The complaint names three Nigerian nationals and alleges that their actions diverted more than $2.9 million from at least 28 investors by directing them toward fraudulent platforms, then instructing them to purchase Bitcoin at legitimate brokerages or crypto exchanges before transferring the funds to blockchain addresses linked to the defendants.
Per the SEC, the defendants allegedly created websites impersonating multiple professionals associated with established U.S. firms and used voice-modification software, as well as online group chats and social media, to cultivate trust and drive interest in their purported trading expertise.
An Investor.gov alert stated impersonation scams appear to be increasing in sophistication due to technological advancements, including the use of AI-driven content and deepfake audio or video. The alleged scheme, in this case, reportedly encouraged investors to research identities lifted from the public records of actual investment professionals.
The operators then set up fake investment account interfaces showing unrealized gains, prompting victims to contribute additional funds. Although participants saw purported monthly returns of up to 25%, funds were never invested as claimed and attempts to withdraw assets led to demands for further fees.
Regulatory units with crypto-specific mandates, including the SEC’s Crypto Assets and Cyber Unit, were involved, indicating that such enforcement actions increasingly target areas where traditional fraud methods intersect with decentralized financial networks and digital asset platforms.
Voice-changing software and spoofed phone numbers made it difficult for investors to verify identities, and the perpetrators’ use of encrypted messaging apps and social platforms allowed them to operate outside traditional brokerage environments. Their reliance on digital assets, primarily Bitcoin, added layers of complexity, including blockchain transfers and multiple addresses, complicating asset tracing for the SEC.
As the SEC reported, the defendants purchased online domain names and leveraged third-party commentary, chat groups, and investment forums to funnel attention toward their false personas.

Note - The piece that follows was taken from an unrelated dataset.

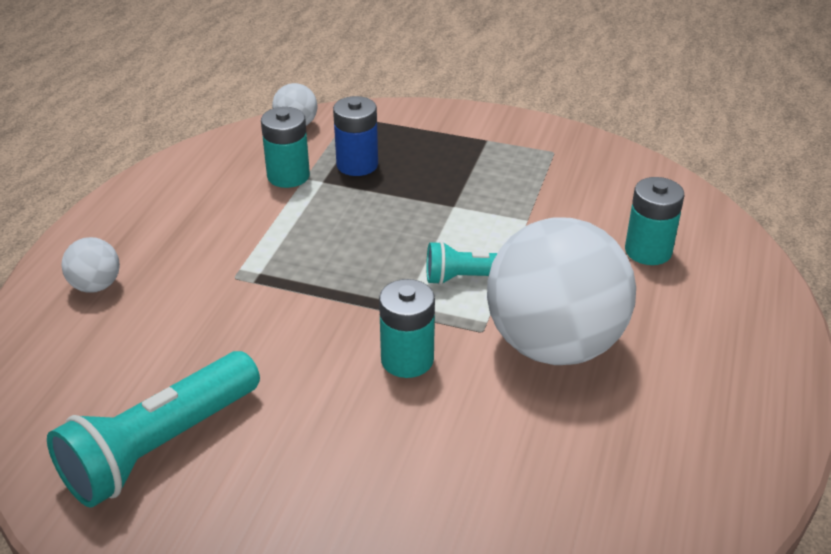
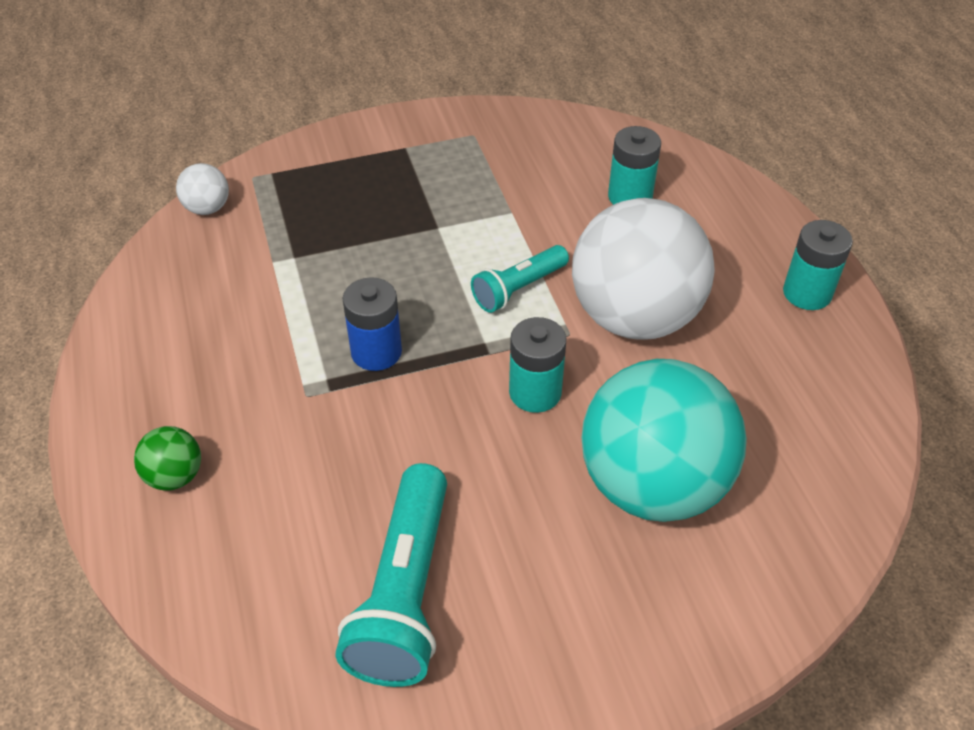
camera: 35 degrees left, 10 degrees up
(96, 286) = (175, 476): white ball -> green ball
(288, 176) = (254, 266): turquoise battery -> turquoise battery (807, 293)
(357, 164) = (310, 225): blue battery -> blue battery (376, 352)
(433, 480) = (652, 484): none -> turquoise ball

According to the complaint, investors were often directed to download trading apps under the guise of accessing unique copy trading systems or algorithmic strategies, yet no legitimate activity took place. Instead, the funds were rapidly moved and rendered unrecoverable.
The SEC, working in parallel with the U.S. Attorney’s Office for the District of New Jersey has charged all three defendants with multiple violations of federal securities laws and seeks permanent injunctions, disgorgement with prejudgment interest, and civil penalties.
The alert by the Office of Investor Education and Advocacy, prepared in collaboration with the FBI, recommends verifying identities through sources like Form CRS and publicly available databases, avoiding unverified contact details, and maintaining heightened vigilance when prompted to send funds via crypto.
The SEC’s legal action and the related investor warning reflect an enforcement environment adapting to evolving tactics that leverage crypto markets. The agency’s complaint, filed in the U.S. District Court for the District of New Jersey, requests penalties and remedies designed to halt further misconduct and recover stolen funds.